## SET OF TASKS
1. Write out the part of the passage on marriage from "A lasting marriage" to "other practical reasons.", keeping every word and punctuation mark unchanged.
2. Extend the passage on marriage by writing what comes after its last sentence.

**** TEXT BLOCK

A lasting marriage does not always signal a happy marriage. Plenty of miserable couples have stayed together for children, religion or other practical reasons.
 
But for many couples, it’s just not enough to stay together. They want a relationship that is meaningful and satisfying. In short, they want a sustainable marriage.
 
She goes on to point out that putting the relationship first does not necessarily define the good marriage. Previously, marriage was considered an economic and social union and the needs of the individual came second. In modern times, partners are looking for more; they want partners who make life more interesting.
 
Citing a couple of experts, the author arrives at the term "self-expansion", a process whereby an individual accumulates knowledge and experiences. A relationship which best contributes to a person’s self-expansion is the relationship to which that person is more committed and in which they are the most satisfied.
 
While this sounds self-serving, it stands to reason that we would be attracted to someone who gives us something new, something interesting and something interesting and worthwhile. After all, are we going to be attracted to a lump of coal? We want someone who is going to add something to our lives, hopefully some zest!

********
**** RECORD SET

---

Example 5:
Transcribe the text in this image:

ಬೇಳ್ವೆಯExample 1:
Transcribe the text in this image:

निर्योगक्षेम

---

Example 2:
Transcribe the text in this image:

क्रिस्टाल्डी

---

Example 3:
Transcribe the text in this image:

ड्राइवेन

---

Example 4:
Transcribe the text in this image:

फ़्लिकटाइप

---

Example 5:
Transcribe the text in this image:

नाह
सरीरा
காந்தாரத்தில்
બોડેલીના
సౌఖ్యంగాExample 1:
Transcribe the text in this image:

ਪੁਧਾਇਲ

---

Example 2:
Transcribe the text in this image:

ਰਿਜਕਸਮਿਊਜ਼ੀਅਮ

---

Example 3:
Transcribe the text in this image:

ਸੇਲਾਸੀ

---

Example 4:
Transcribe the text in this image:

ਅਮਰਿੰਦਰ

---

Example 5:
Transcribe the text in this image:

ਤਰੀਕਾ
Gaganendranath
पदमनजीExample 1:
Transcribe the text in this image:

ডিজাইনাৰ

********
**** RECORD SET

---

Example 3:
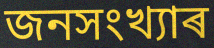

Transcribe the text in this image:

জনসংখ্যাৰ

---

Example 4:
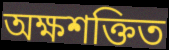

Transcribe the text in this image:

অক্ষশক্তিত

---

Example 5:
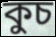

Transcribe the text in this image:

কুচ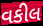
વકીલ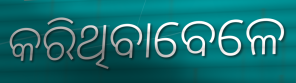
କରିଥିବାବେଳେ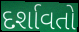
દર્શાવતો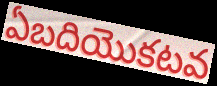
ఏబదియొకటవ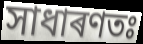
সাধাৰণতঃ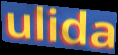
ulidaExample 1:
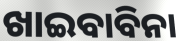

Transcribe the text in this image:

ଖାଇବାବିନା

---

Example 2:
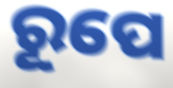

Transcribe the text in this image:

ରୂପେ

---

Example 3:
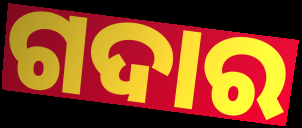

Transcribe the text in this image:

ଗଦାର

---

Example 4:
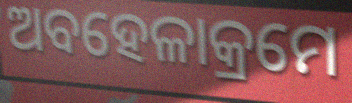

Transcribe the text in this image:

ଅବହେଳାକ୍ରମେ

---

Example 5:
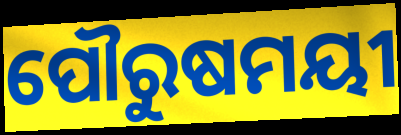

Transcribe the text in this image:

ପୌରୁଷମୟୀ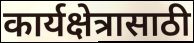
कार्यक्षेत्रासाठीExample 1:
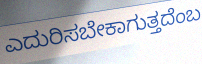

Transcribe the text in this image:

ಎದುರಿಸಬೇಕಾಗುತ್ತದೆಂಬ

********

## FINAL ANSWERS
1.
A lasting marriage does not always signal a happy marriage. Plenty of miserable couples have stayed together for children, religion or other practical reasons.

2.
 
A quiz developed by Dr. Gary Lewandowski, associate psychology professor at Monmouth University in New Jersey aims to measure just how "expansive" your relationship is. This is presented online by the NY Times and involves answering 10 questions scoring each from 1 to 7 then adding up your total and comparing it to a comparison chart. Now you’ll be able to see how your relationship ranks. How much does your partner contribute to your "self-expansion"?
 
Ms. Parker-Hope concludes by quoting Dr. Lewandowski,
 
“People have a fundamental motivation to improve the self and add to who they are as a person. If your partner is helping you become a better person, you become happier and more satisfied in the relationship.”
Click HERE to read more from William Belle 
 
References
 
The Happy Marriage Is the ‘Me’ Marriage
By Tara Parker-Hope – December 31, 2010
 
The Sustainable Marriage Quiz
 
blog: Natasha the Newlywed
Ms. Williams, a blogger, writes about reading the article and taking the quiz. She scored a 67!
 
blog: Postcards from a Peaceful Divorce
Ms. Monet, divorced in 2007 after thirteen years of marriage talks about the quiz and how it relates to her ex in the beginning then in the end and to her parents who continue to be married after 49 years.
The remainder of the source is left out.